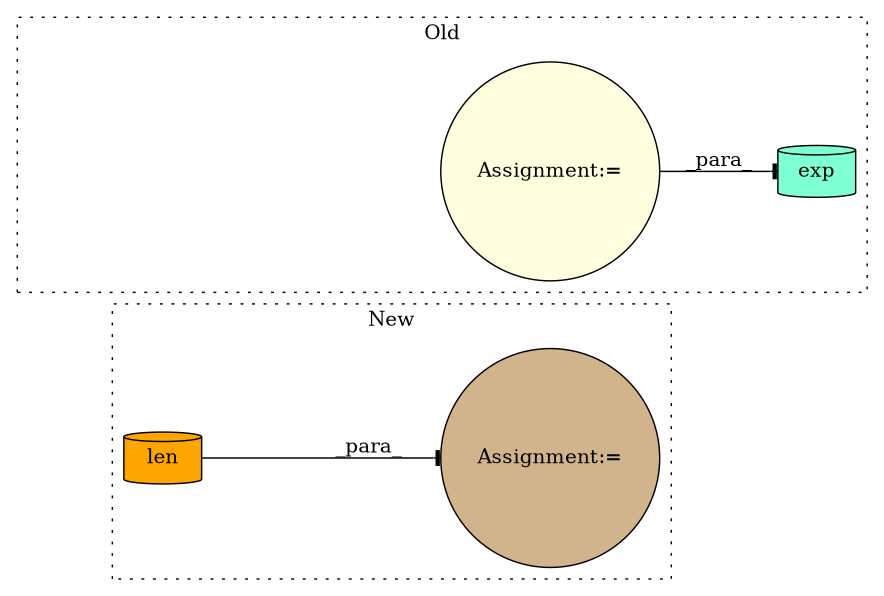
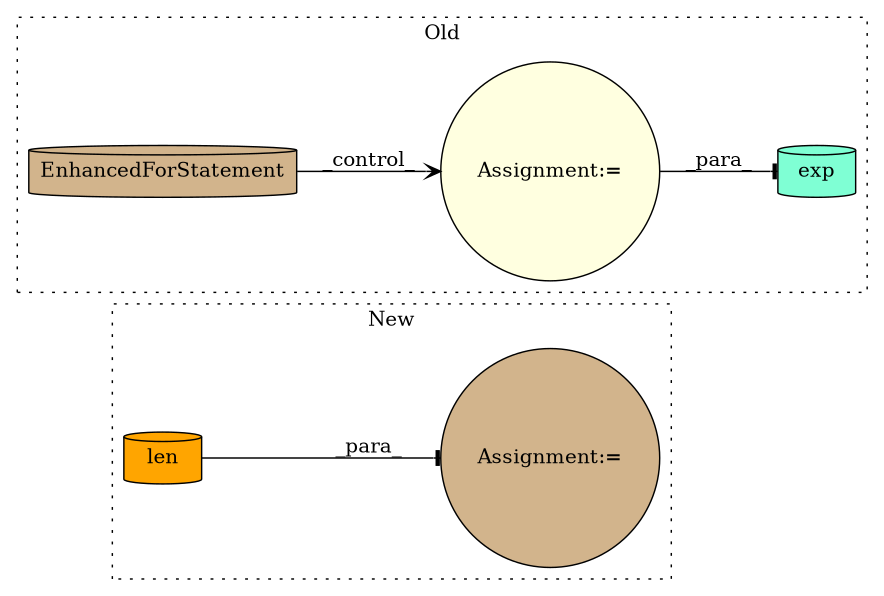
  digraph {
    rankdir=LR
    node [a=32 l="4,1" shape=cylinder style=filled fillcolor=tan]
    edge [arrowhead=tee]
    n1 [label=len s="6148,6156" fillcolor=orange]
    n2 [a=7 l="53,2" label="Assignment:=" s="6081,6158" shape=circle]
    n3 [label=exp s="7116,7135" fillcolor=aquamarine]
    n4 [a=7 l=1 label="Assignment:=" s=7042 shape=circle fillcolor=lightyellow]
+   n5 [a=70 l="65,2" label=EnhancedForStatement s="6915,6994"]
    subgraph cluster_1 {
      label=New
      style=dotted
      n1
      n2
    }
    subgraph cluster_2 {
      label=Old
      style=dotted
      n3
      n4
+     n5
    }
    n1 -> n2 [label=_para_]
    n4 -> n3 [label=_para_]
+   n5 -> n4 [label=_control_ arrowhead=vee]
  }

### Exercise prompt
Can you edit the diagram source in the data above, swapping "dotted" for "dashed" wherever it appears and leaving every other line unchanged? Leave out the pictures.

### Answer below
  digraph {
    rankdir=LR
    node [a=32 l="4,1" shape=cylinder style=filled fillcolor=tan]
    edge [arrowhead=tee]
    n1 [label=len s="6148,6156" fillcolor=orange]
    n2 [a=7 l="53,2" label="Assignment:=" s="6081,6158" shape=circle]
    n3 [label=exp s="7116,7135" fillcolor=aquamarine]
    n4 [a=7 l=1 label="Assignment:=" s=7042 shape=circle fillcolor=lightyellow]
+   n5 [a=70 l="65,2" label=EnhancedForStatement s="6915,6994"]
    subgraph cluster_1 {
      label=New
      style=dashed
      n1
      n2
    }
    subgraph cluster_2 {
      label=Old
      style=dashed
      n3
      n4
+     n5
    }
    n1 -> n2 [label=_para_]
    n4 -> n3 [label=_para_]
+   n5 -> n4 [label=_control_ arrowhead=vee]
  }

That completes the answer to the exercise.